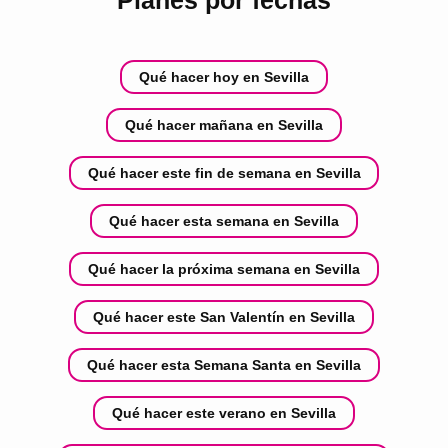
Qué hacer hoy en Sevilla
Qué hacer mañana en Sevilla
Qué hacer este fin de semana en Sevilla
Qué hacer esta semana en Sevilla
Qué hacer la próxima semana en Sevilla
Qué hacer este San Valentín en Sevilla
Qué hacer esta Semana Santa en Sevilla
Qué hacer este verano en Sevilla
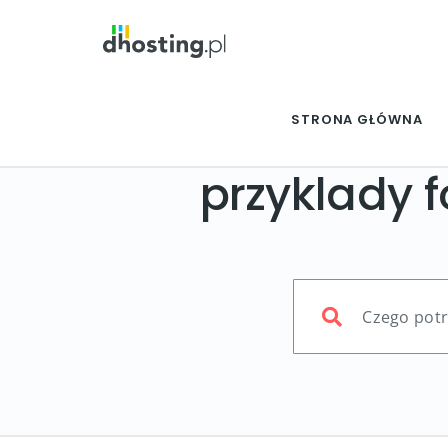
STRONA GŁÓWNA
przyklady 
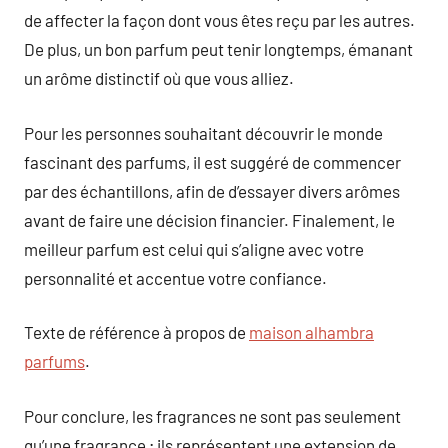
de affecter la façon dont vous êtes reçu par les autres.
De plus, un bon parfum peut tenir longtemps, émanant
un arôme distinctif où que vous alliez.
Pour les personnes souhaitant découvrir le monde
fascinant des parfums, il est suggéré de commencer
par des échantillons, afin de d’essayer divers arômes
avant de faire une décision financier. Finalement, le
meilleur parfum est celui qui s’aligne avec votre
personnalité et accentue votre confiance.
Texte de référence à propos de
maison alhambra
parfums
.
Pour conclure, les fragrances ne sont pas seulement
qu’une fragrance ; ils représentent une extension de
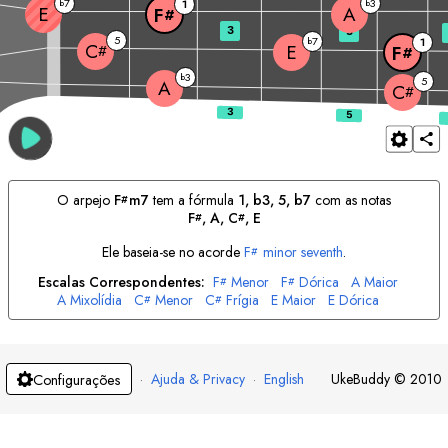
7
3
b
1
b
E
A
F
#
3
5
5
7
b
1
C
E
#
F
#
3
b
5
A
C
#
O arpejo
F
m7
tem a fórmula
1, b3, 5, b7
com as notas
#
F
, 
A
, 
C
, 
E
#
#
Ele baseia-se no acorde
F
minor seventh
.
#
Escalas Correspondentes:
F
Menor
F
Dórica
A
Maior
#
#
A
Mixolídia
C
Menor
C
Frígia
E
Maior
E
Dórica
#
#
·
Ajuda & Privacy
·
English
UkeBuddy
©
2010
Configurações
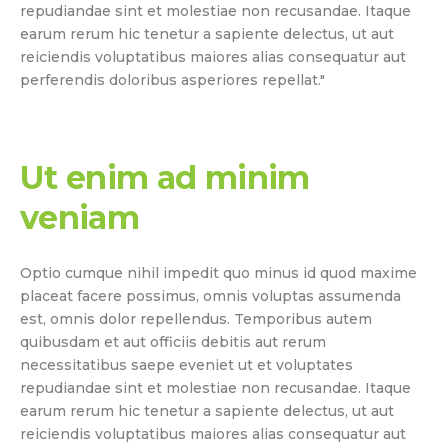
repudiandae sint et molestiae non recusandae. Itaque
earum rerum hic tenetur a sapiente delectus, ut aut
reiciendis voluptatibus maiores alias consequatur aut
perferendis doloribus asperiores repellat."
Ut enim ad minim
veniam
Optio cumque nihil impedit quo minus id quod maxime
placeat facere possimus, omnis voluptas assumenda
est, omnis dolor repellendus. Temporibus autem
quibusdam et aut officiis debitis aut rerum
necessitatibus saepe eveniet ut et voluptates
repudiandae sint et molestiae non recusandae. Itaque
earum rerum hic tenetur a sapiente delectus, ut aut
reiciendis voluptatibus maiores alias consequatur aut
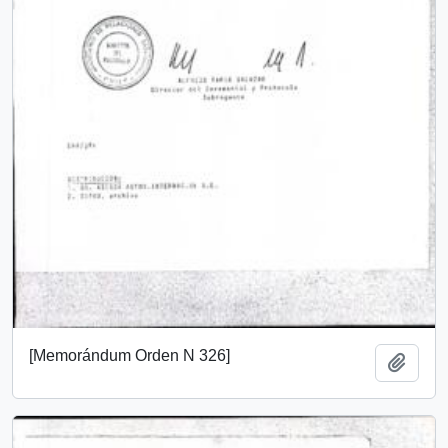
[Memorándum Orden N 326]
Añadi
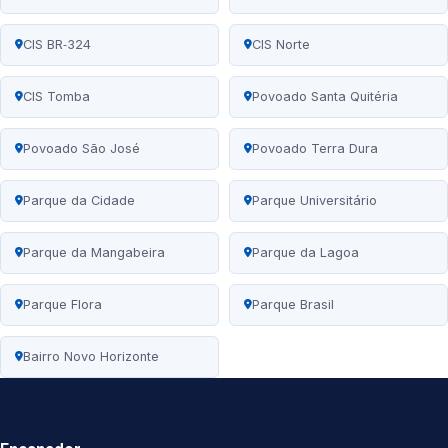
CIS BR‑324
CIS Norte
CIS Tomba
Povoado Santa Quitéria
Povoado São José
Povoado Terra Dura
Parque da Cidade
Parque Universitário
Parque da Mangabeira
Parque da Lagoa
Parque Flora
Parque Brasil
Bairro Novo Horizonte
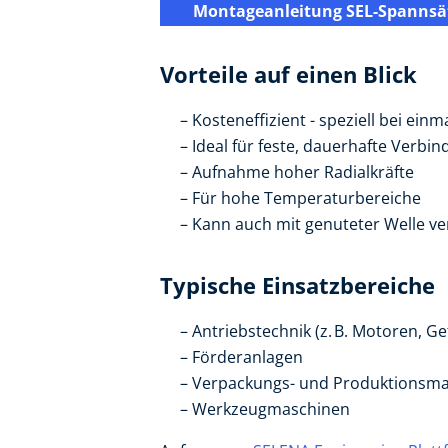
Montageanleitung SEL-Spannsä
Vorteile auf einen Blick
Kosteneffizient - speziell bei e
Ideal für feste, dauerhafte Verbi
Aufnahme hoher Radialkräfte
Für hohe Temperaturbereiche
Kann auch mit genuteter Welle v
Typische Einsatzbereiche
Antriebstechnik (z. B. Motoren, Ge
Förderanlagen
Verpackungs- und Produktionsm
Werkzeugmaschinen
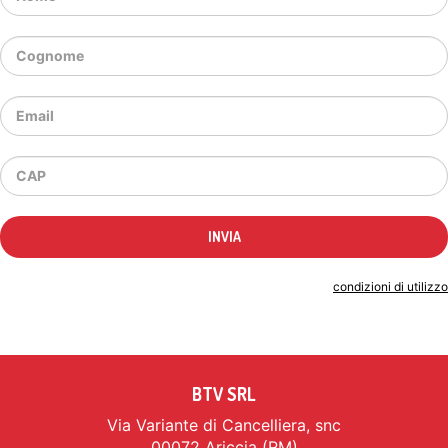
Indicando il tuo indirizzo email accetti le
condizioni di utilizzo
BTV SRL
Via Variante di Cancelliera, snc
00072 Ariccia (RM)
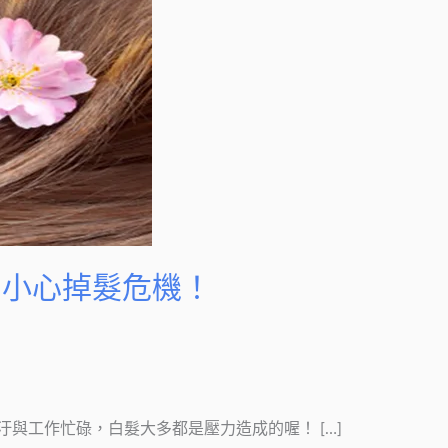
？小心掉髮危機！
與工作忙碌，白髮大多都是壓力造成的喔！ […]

> [Exercise] Scan the records above, then copy out each line that mentions "Pour".

> [Your solution]
Pour les personnes souhaitant découvrir le monde
Pour conclure, les fragrances ne sont pas seulement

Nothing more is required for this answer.